2013 - Batting 100, Pitching 98
2014 - Batting 104, Pitching 105
2015 - Batting 109, Pitching 109
2016 - Batting 108, Pitching 106
2017 - Batting 102, Pitching 101

I don't think Fenway is 100% to blame for the Red Sox lack of power this year.
Some of it is random luck. They hit 22 more home runs on the road, for example, which is going to SKU the park toward the negative for HR. Some of it is probably just that the Sox weren't a great offense and simply didn't have any steady power hitters for the full season. If you look at the last two seasons for XBH for example...

2016 HR: 1.065
2017 HR: 0.824

2016 2B: 1.424
2017 2B: 1.156

2016 3B: 1.667
2017 3B: 0.750

The park itself didn't change, obviously. Environmentally, maybe it was cooler or wetter than 2016 which led to less nights where the ball carried as well? More wind blowing in?

Comparing months in 2016 and 2017 is actually kind of interesting.

Written request 1:
According to the Fenway passage, why is the park not entirely to blame for the Red Sox's lack of power this year? Answer in one to three sentences.
These records have nothing to do with the Fenway passage above.

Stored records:
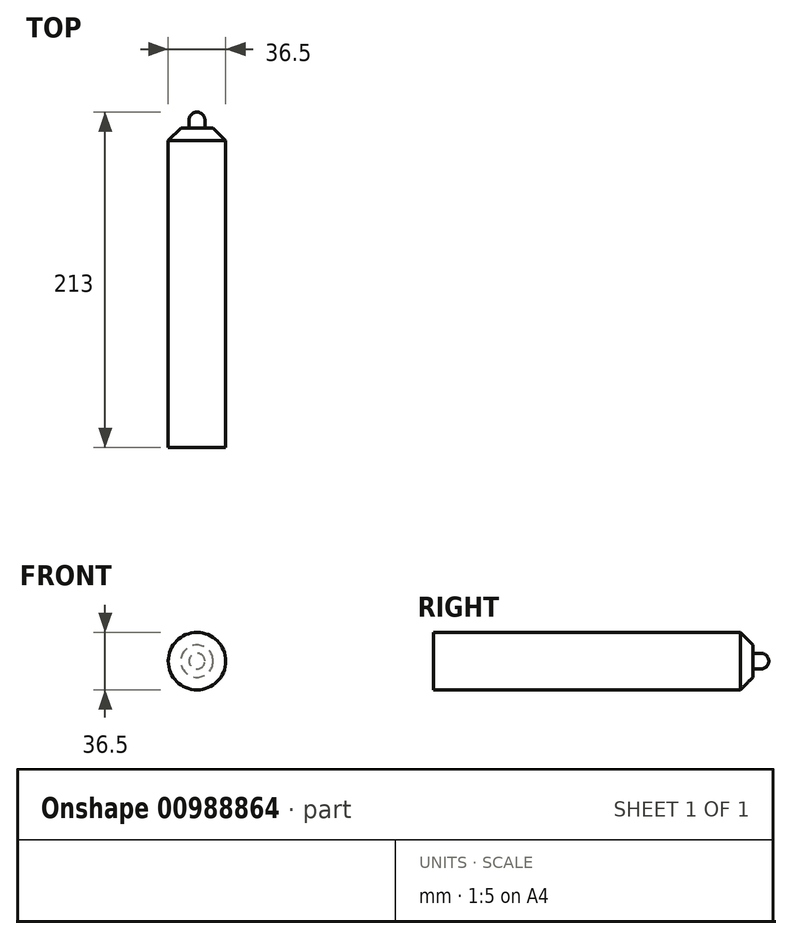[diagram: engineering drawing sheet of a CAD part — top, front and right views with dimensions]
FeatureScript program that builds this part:
annotation { "Feature Type Name" : "Feature", "Feature Type Description" : "" }
export const myFeature = defineFeature(function(context is Context, id is Id, definition is map)
    precondition{}
    {
        {
            var Q0;
            Q0=qCreatedBy(makeId("Front.planeOp"),FACE);
            var sketch = newSketch(context, id + "F0", { "sketchPlane" : qUnion([Q0])});
            skCircle(sketch, "E0", {"center": v(0, 0) * mm, "radius": 18.25 * mm});
            skSolve(sketch);
        }
        {
            var Q0;
            Q0 = qSketchRegion(id + "F0", true);
            extrude(context, id + "F1", {"entities" : qUnion([Q0]), "depth" : 203 * mm, "offsetDistance" : 25 * mm});
        }
        {
            var Q0;
            Q0=qCreatedBy(makeId("Front.planeOp"),FACE);
            var sketch = newSketch(context, id + "F2", { "sketchPlane" : qUnion([Q0])});
            skCircle(sketch, "E1", {"center": v(0, 0) * mm, "radius": 5 * mm});
            skSolve(sketch);
        }
        {
            var Q0;
            Q0 = qSketchRegion(id + "F2", true);
            extrude(context, id + "F3", {"entities" : qUnion([Q0]), "operationType" : NewBodyOperationType.ADD, "oppositeDirection" : true, "depth" : 10 * mm, "offsetDistance" : 25 * mm});
        }
        {
            var Q0;
            Q0=makeQuery(id+"F3.opExtrude","CAP_EDGE",EDGE,{"disambiguationData":[OSD([sQuery(id+"F2.wireOp",EDGE,"E1")])],"isStart":false});
            fillet(context, id + "F4", {"entities" : qUnion([Q0]), "radius" : 5 * mm, "allowEdgeOverflow" : false});
        }
        {
            var Q0;
            Q0=makeQuery(id+"F1.opExtrude","CAP_EDGE",EDGE,{"disambiguationData":[OSD([sQuery(id+"F0.wireOp",EDGE,"E0")])],"isStart":true});
            chamfer(context, id + "F5", {"entities" : qUnion([Q0]), "width" : 8 * mm, "tangentPropagation" : true});
        }
    });
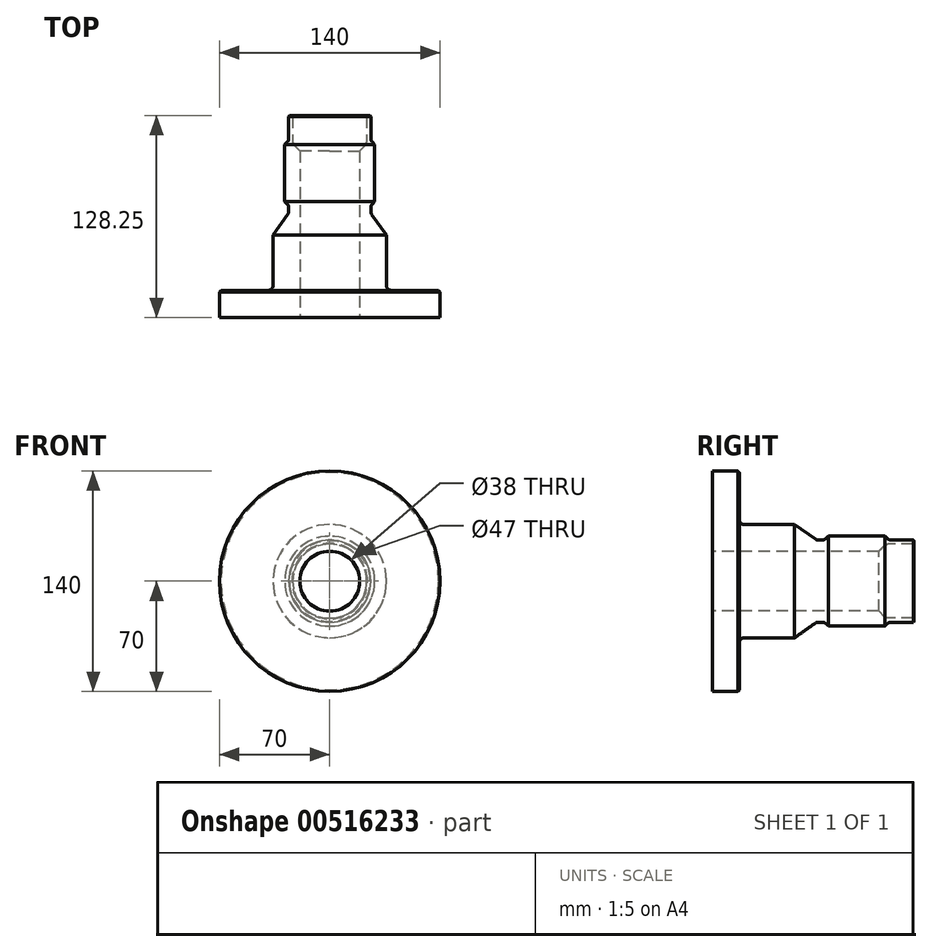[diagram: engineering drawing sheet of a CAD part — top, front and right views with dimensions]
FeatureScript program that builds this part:
annotation { "Feature Type Name" : "Feature", "Feature Type Description" : "" }
export const myFeature = defineFeature(function(context is Context, id is Id, definition is map)
    precondition{}
    {
        {
            var Q0;
            Q0=qCreatedBy(makeId("Right.planeOp"),FACE);
            var sketch = newSketch(context, id + "F0", { "sketchPlane" : qUnion([Q0])});
            skLineSegment(sketch, "E0", {"start": v(0, 19) * mm, "end": v(0, 70) * mm});
            skLineSegment(sketch, "E1", {"start": v(0, 70) * mm, "end": v(17.25, 70) * mm});
            skLineSegment(sketch, "E2", {"start": v(17.25, 70) * mm, "end": v(17.25, 36) * mm});
            skLineSegment(sketch, "E3", {"start": v(17.25, 36) * mm, "end": v(52.25, 36) * mm});
            skLineSegment(sketch, "E4", {"start": v(52.25, 36) * mm, "end": v(66.25, 26.12) * mm});
            skLineSegment(sketch, "E5", {"start": v(66.25, 26.12) * mm, "end": v(71.25, 26.12) * mm});
            skLineSegment(sketch, "E6", {"start": v(71.25, 26.12) * mm, "end": v(73.7, 28.58) * mm});
            skLineSegment(sketch, "E7", {"start": v(73.7, 28.57) * mm, "end": v(109.8, 28.57) * mm});
            skLineSegment(sketch, "E8", {"start": v(109.8, 28.57) * mm, "end": v(112.25, 26.12) * mm});
            skLineSegment(sketch, "E9", {"start": v(112.25, 26.12) * mm, "end": v(128.25, 26.12) * mm});
            skLineSegment(sketch, "E10", {"start": v(128.25, 26.12) * mm, "end": v(128.25, 23.5) * mm});
            skLineSegment(sketch, "E11", {"start": v(128.25, 23.5) * mm, "end": v(110.25, 23.5) * mm});
            skLineSegment(sketch, "E12", {"start": v(105.75, 19) * mm, "end": v(0, 19) * mm});
            skLineSegment(sketch, "E13", {"start": v(0, 0) * mm, "end": v(74.13, 0) * mm});
            skLineSegment(sketch, "E14", {"start": v(110.25, 23.5) * mm, "end": v(105.75, 19) * mm});
            skPoint(sketch, "E15.orphan", {"position": v(109.8, 19) * mm});
            skSolve(sketch);
        }
        {
            var Q0;
            Q0=makeQuery(id+"F0.imprint","IMPRINT",FACE,{"disambiguationData":[TD([[makeQuery(id+"F0.imprint","IMPRINT",EDGE,{"derivedFrom":sQuery(id+"F0.wireOp",EDGE,"E0")}),-1.0]])]});
            var Q1;
            Q1=sQuery(id+"F0.wireOp",EDGE,"E13");
            revolve(context, id + "F1", {"entities" : qUnion([Q0]), "axis" : qUnion([Q1]), "revolveType" : RevolveType.FULL});
        }
        {
            var Q0;
            Q0=makeQuery(id+"F1.opRevolve","SWEPT_EDGE",EDGE,{"disambiguationData":[OSD([sQuery(id+"F0.wireOp",EDGE,"E2"),sQuery(id+"F0.wireOp",EDGE,"E3")])]});
            var Q1;
            Q1=makeQuery(id+"F1.opRevolve","SWEPT_EDGE",EDGE,{"disambiguationData":[OSD([sQuery(id+"F0.wireOp",EDGE,"E4"),sQuery(id+"F0.wireOp",EDGE,"E5")])]});
            var Q2;
            Q2=makeQuery(id+"F1.opRevolve","SWEPT_EDGE",EDGE,{"disambiguationData":[OSD([sQuery(id+"F0.wireOp",EDGE,"E5"),sQuery(id+"F0.wireOp",EDGE,"E6")])]});
            var Q3;
            Q3=makeQuery(id+"F1.opRevolve","SWEPT_EDGE",EDGE,{"disambiguationData":[OSD([sQuery(id+"F0.wireOp",EDGE,"E8"),sQuery(id+"F0.wireOp",EDGE,"E9")])]});
            fillet(context, id + "F2", {"entities" : qUnion([Q0, Q1, Q2, Q3]), "radius" : 3 * mm, "tangentPropagation" : true, "allowEdgeOverflow" : false});
        }
        {
            var Q0;
            Q0=makeQuery(id+"F1.opRevolve","SWEPT_EDGE",EDGE,{"disambiguationData":[OSD([sQuery(id+"F0.wireOp",EDGE,"E11"),sQuery(id+"F0.wireOp",EDGE,"E14")])]});
            fillet(context, id + "F3", {"entities" : qUnion([Q0]), "radius" : 3 * mm, "tangentPropagation" : true, "allowEdgeOverflow" : false});
        }
        {
            var Q0;
            Q0=makeQuery(id+"F1.opRevolve","SWEPT_EDGE",EDGE,{"disambiguationData":[OSD([sQuery(id+"F0.wireOp",EDGE,"E1"),sQuery(id+"F0.wireOp",EDGE,"E2")])]});
            chamfer(context, id + "F4", {"entities" : qUnion([Q0]), "width" : 1 * mm, "tangentPropagation" : true});
        }
        {
            var Q0;
            Q0=makeQuery(id+"F1.opRevolve","SWEPT_EDGE",EDGE,{"disambiguationData":[OSD([sQuery(id+"F0.wireOp",EDGE,"E9"),sQuery(id+"F0.wireOp",EDGE,"E10")])]});
            var Q1;
            Q1=makeQuery(id+"F1.opRevolve","SWEPT_EDGE",EDGE,{"disambiguationData":[OSD([sQuery(id+"F0.wireOp",EDGE,"E10"),sQuery(id+"F0.wireOp",EDGE,"E11")])]});
            chamfer(context, id + "F5", {"entities" : qUnion([Q0, Q1]), "width" : 0.5 * mm, "tangentPropagation" : true});
        }
    });
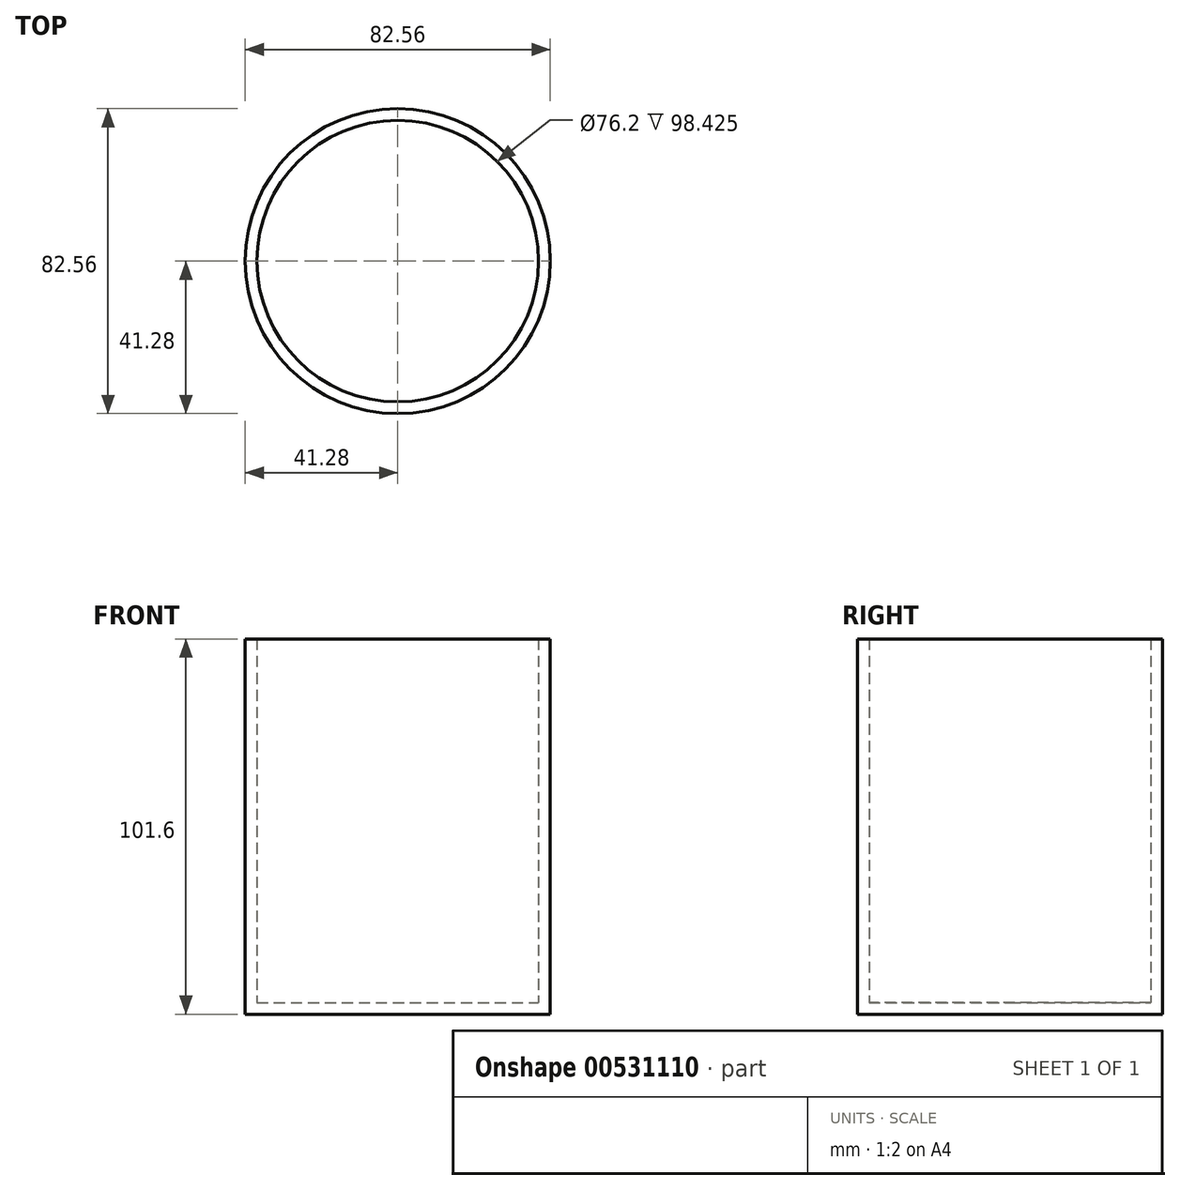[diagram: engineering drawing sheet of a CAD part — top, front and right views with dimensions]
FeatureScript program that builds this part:
annotation { "Feature Type Name" : "Feature", "Feature Type Description" : "" }
export const myFeature = defineFeature(function(context is Context, id is Id, definition is map)
    precondition{}
    {
        {
            var Q0;
            Q0=qCreatedBy(makeId("Front.planeOp"),FACE);
            var sketch = newSketch(context, id + "F0", { "sketchPlane" : qUnion([Q0])});
            skLineSegment(sketch, "E0.bottom", {"start": v(0, 0) * mm, "end": v(41.27, 0) * mm});
            skLineSegment(sketch, "E0.top", {"start": v(0, 3.18) * mm, "end": v(38.1, 3.18) * mm});
            skLineSegment(sketch, "E0.left", {"start": v(0, 0) * mm, "end": v(0, 3.18) * mm});
            skLineSegment(sketch, "E0.right", {"start": v(41.27, 0) * mm, "end": v(41.27, 3.18) * mm});
            skLineSegment(sketch, "E1.top", {"start": v(41.27, 101.6) * mm, "end": v(38.1, 101.6) * mm});
            skLineSegment(sketch, "E1.left", {"start": v(41.27, 3.17) * mm, "end": v(41.27, 101.6) * mm});
            skLineSegment(sketch, "E1.right", {"start": v(38.1, 3.17) * mm, "end": v(38.1, 101.6) * mm});
            skSolve(sketch);
        }
        {
            var Q0;
            Q0=makeQuery(id+"F0.imprint","IMPRINT",FACE,{"disambiguationData":[TD([[makeQuery(id+"F0.imprint","IMPRINT",EDGE,{"derivedFrom":sQuery(id+"F0.wireOp",EDGE,"E0.bottom")}),1.0]])]});
            var Q1;
            Q1=sQuery(id+"F0.wireOp",EDGE,"E0.left");
            revolve(context, id + "F1", {"entities" : qUnion([Q0]), "axis" : qUnion([Q1]), "revolveType" : RevolveType.FULL});
        }
    });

Written request 2:
Extract every line of the records that contains the string "derivedFrom", matching case exactly.

Full response 1:
Part of it is random luck: the Red Sox hit 22 more home runs on the road, which pushes the park's home run figure toward the negative. Another part is that the Sox weren't a great offense and had no steady power hitters for the full season.

Full response 2:
            Q0=makeQuery(id+"F0.imprint","IMPRINT",FACE,{"disambiguationData":[TD([[makeQuery(id+"F0.imprint","IMPRINT",EDGE,{"derivedFrom":sQuery(id+"F0.wireOp",EDGE,"E0")}),-1.0]])]});
            Q0=makeQuery(id+"F0.imprint","IMPRINT",FACE,{"disambiguationData":[TD([[makeQuery(id+"F0.imprint","IMPRINT",EDGE,{"derivedFrom":sQuery(id+"F0.wireOp",EDGE,"E0.bottom")}),1.0]])]});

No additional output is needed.